Provided data Block Start
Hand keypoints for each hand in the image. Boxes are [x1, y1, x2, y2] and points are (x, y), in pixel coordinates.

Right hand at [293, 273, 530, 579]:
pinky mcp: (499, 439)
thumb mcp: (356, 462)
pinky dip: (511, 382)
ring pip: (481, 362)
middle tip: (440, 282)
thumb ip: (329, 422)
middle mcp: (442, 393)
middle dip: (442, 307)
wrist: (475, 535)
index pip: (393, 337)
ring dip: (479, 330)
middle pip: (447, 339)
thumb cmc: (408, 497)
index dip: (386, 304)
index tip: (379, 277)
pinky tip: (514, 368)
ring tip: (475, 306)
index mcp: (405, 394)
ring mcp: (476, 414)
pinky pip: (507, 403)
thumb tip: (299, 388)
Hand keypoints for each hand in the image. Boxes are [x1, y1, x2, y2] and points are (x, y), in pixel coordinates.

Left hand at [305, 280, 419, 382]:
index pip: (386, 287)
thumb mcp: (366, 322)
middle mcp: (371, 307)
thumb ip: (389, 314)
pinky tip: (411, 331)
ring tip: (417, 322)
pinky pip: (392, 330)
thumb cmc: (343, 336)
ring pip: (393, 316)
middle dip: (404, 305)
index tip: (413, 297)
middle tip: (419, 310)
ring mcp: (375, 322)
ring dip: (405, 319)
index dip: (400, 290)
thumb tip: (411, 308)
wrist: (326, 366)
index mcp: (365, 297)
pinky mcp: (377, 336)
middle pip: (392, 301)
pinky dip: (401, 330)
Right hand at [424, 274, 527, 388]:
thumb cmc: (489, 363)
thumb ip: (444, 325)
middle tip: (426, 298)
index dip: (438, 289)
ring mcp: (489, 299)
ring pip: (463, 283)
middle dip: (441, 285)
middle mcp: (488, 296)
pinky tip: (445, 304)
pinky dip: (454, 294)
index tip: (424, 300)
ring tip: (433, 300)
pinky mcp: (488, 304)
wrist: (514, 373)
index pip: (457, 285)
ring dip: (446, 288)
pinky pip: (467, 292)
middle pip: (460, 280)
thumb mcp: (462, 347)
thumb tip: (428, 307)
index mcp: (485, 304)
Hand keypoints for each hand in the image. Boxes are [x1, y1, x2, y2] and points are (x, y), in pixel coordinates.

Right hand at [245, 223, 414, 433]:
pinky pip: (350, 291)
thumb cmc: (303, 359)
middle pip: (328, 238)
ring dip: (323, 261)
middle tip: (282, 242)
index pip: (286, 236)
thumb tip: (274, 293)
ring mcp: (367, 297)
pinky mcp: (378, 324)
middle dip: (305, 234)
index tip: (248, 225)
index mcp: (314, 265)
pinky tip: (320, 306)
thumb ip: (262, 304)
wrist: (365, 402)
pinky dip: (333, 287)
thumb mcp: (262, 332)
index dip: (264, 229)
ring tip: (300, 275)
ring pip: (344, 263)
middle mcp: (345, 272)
Provided data Block End
Output each line of the material above. Nothing should differ from the original.

» Output:
Hand keypoints for each hand in the image. Boxes are [x1, y1, x2, y2] and points are (x, y), in pixel coordinates.

Right hand at [293, 273, 530, 579]:
pinky mcp: (499, 439)
thumb mcp: (356, 462)
pinky dip: (511, 382)
ring pip: (481, 362)
middle tip: (440, 282)
thumb ip: (329, 422)
middle mcp: (442, 393)
middle dip: (442, 307)
wrist: (475, 535)
index pip: (393, 337)
ring dip: (479, 330)
middle pip: (447, 339)
thumb cmc: (408, 497)
index dip: (386, 304)
index tip: (379, 277)
pinky tip: (514, 368)
ring tip: (475, 306)
index mcp: (405, 394)
ring mcp: (476, 414)
pinky pip: (507, 403)
thumb tip: (299, 388)
Hand keypoints for each hand in the image. Boxes are [x1, y1, x2, y2] and points are (x, y), in pixel coordinates.

Left hand at [305, 280, 419, 382]:
index pip: (386, 287)
thumb mcp: (366, 322)
middle mcp: (371, 307)
thumb ip: (389, 314)
pinky tip: (411, 331)
ring tip: (417, 322)
pinky pip: (392, 330)
thumb cmc: (343, 336)
ring pip: (393, 316)
middle dip: (404, 305)
index tip: (413, 297)
middle tip: (419, 310)
ring mcp: (375, 322)
ring dip: (405, 319)
index dip: (400, 290)
thumb tip: (411, 308)
wrist: (326, 366)
index mcp: (365, 297)
pinky mcp: (377, 336)
middle pip: (392, 301)
pinky dip: (401, 330)
Right hand at [424, 274, 527, 388]:
thumb cmc: (489, 363)
thumb ip: (444, 325)
middle tip: (426, 298)
index dip: (438, 289)
ring mcp: (489, 299)
ring pip: (463, 283)
middle dip: (441, 285)
middle mcp: (488, 296)
pinky tip: (445, 304)
pinky dip: (454, 294)
index tip: (424, 300)
ring tip: (433, 300)
pinky mcp: (488, 304)
wrist: (514, 373)
index pip: (457, 285)
ring dip: (446, 288)
pinky pip: (467, 292)
middle pip: (460, 280)
thumb mcp: (462, 347)
thumb tip: (428, 307)
index mcp: (485, 304)
Hand keypoints for each hand in the image. Boxes are [x1, y1, x2, y2] and points are (x, y), in pixel coordinates.

Right hand at [245, 223, 414, 433]:
pinky pip: (350, 291)
thumb cmc: (303, 359)
middle pip: (328, 238)
ring dip: (323, 261)
middle tip: (282, 242)
index pip: (286, 236)
thumb tip: (274, 293)
ring mcp: (367, 297)
pinky mcp: (378, 324)
middle dip: (305, 234)
index tip: (248, 225)
index mcp: (314, 265)
pinky tip: (320, 306)
thumb ip: (262, 304)
wrist: (365, 402)
pinky dip: (333, 287)
thumb mcp: (262, 332)
index dip: (264, 229)
ring tip: (300, 275)
ring pip: (344, 263)
middle mcp: (345, 272)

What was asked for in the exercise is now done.